[INSTRUCTIONS FOR THE TASK] Pull the text from every row below, keeping each line unchanged and in order. Leave the pictures out of your answer.
*** PROVIDED DATA Section Begins ***
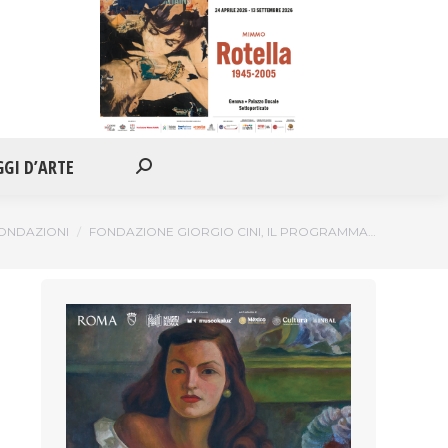
IONI
APPUNTAMENTI
VIAGGI D’ARTE
Cerca:
GGI D’ARTE
Cerca:
FONDAZIONI
FONDAZIONE GIORGIO CINI, IL PROGRAMMA…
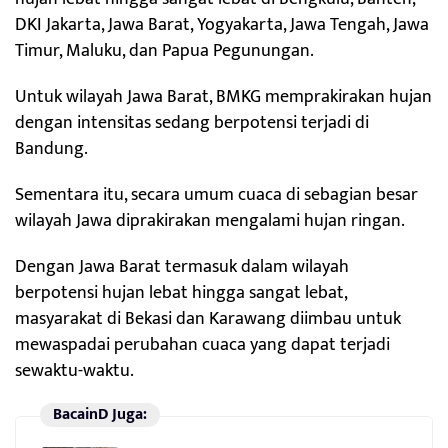
DKI Jakarta, Jawa Barat, Yogyakarta, Jawa Tengah, Jawa
Timur, Maluku, dan Papua Pegunungan.
Untuk wilayah Jawa Barat, BMKG memprakirakan hujan
dengan intensitas sedang berpotensi terjadi di
Bandung.
Sementara itu, secara umum cuaca di sebagian besar
wilayah Jawa diprakirakan mengalami hujan ringan.
Dengan Jawa Barat termasuk dalam wilayah
berpotensi hujan lebat hingga sangat lebat,
masyarakat di Bekasi dan Karawang diimbau untuk
mewaspadai perubahan cuaca yang dapat terjadi
sewaktu-waktu.
BacainD Juga:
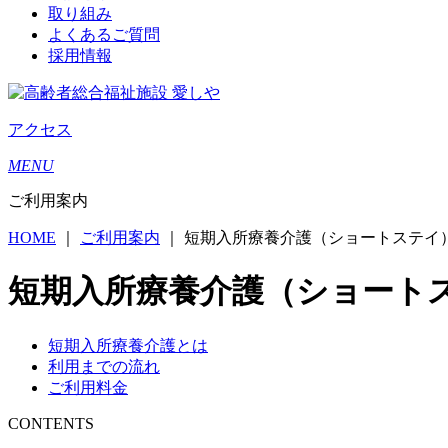
取り組み
よくあるご質問
採用情報
アクセス
MENU
ご利用案内
HOME
｜
ご利用案内
｜
短期入所療養介護（ショートステイ
短期入所療養介護（ショート
短期入所療養介護とは
利用までの流れ
ご利用料金
CONTENTS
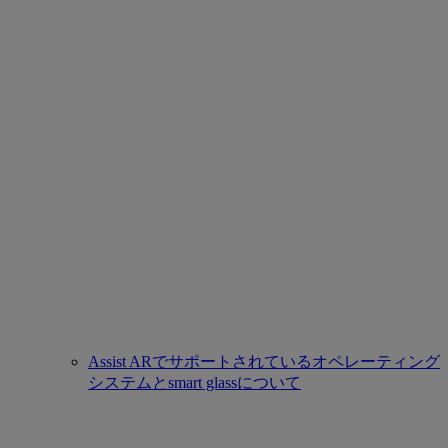
Assist ARでサポートされているオペレーティング
システムとsmart glassについて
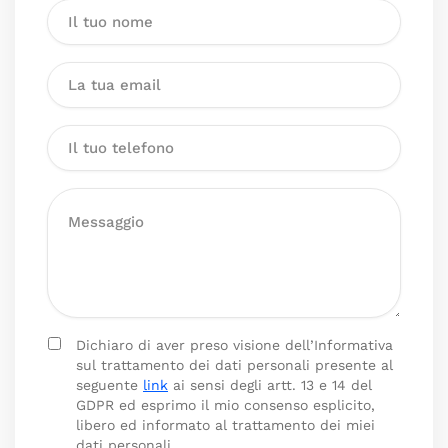
Dichiaro di aver preso visione dell’Informativa
sul trattamento dei dati personali presente al
seguente
link
ai sensi degli artt. 13 e 14 del
GDPR ed esprimo il mio consenso esplicito,
libero ed informato al trattamento dei miei
dati personali.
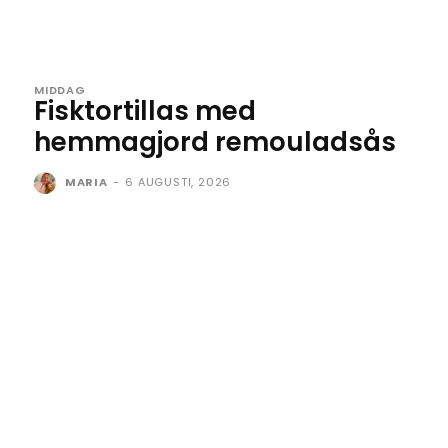
MIDDAG
Fisktortillas med
hemmagjord remouladsås
MARIA
-
6 AUGUSTI, 2026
*** PROVIDED DATA Section Ends ***
[RESULT]
IONI
APPUNTAMENTI
VIAGGI D’ARTE
Cerca:
GGI D’ARTE
Cerca:
FONDAZIONI
FONDAZIONE GIORGIO CINI, IL PROGRAMMA…
DKI Jakarta, Jawa Barat, Yogyakarta, Jawa Tengah, Jawa
Timur, Maluku, dan Papua Pegunungan.
Untuk wilayah Jawa Barat, BMKG memprakirakan hujan
dengan intensitas sedang berpotensi terjadi di
Bandung.
Sementara itu, secara umum cuaca di sebagian besar
wilayah Jawa diprakirakan mengalami hujan ringan.
Dengan Jawa Barat termasuk dalam wilayah
berpotensi hujan lebat hingga sangat lebat,
masyarakat di Bekasi dan Karawang diimbau untuk
mewaspadai perubahan cuaca yang dapat terjadi
sewaktu-waktu.
BacainD Juga:
取り組み
よくあるご質問
採用情報
アクセス
MENU
ご利用案内
HOME
｜
ご利用案内
｜
短期入所療養介護（ショートステイ
短期入所療養介護（ショート
短期入所療養介護とは
利用までの流れ
ご利用料金
CONTENTS
Assist ARでサポートされているオペレーティング
システムとsmart glassについて
Dichiaro di aver preso visione dell’Informativa
sul trattamento dei dati personali presente al
seguente
link
ai sensi degli artt. 13 e 14 del
GDPR ed esprimo il mio consenso esplicito,
libero ed informato al trattamento dei miei
dati personali.
MIDDAG
Fisktortillas med
hemmagjord remouladsås
MARIA
-
6 AUGUSTI, 2026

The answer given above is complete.